Records from a data collection:
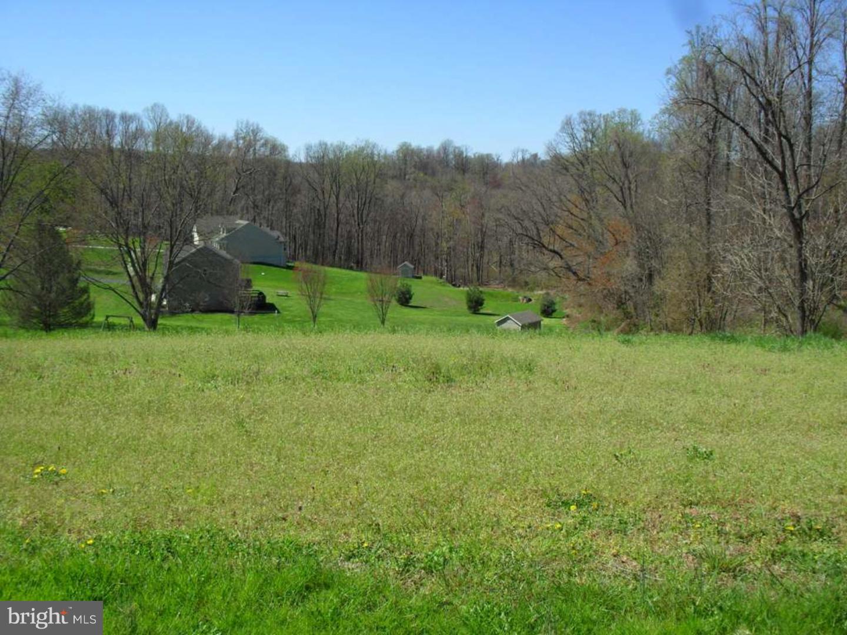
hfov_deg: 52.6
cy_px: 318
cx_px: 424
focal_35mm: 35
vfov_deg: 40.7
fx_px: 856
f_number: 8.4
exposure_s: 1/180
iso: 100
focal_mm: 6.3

--

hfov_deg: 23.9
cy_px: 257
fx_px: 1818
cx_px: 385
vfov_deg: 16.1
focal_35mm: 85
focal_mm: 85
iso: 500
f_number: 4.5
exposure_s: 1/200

---

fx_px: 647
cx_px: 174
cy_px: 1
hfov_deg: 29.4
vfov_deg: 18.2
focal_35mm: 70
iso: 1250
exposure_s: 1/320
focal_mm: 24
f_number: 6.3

To do:
Word for word, restate the lines of the data above that fall between the line holding "hfov_deg: 52.6" and the line holding "focal_mm: 6.3", inclusive, and no other lines.

Solution to the problem:
hfov_deg: 52.6
cy_px: 318
cx_px: 424
focal_35mm: 35
vfov_deg: 40.7
fx_px: 856
f_number: 8.4
exposure_s: 1/180
iso: 100
focal_mm: 6.3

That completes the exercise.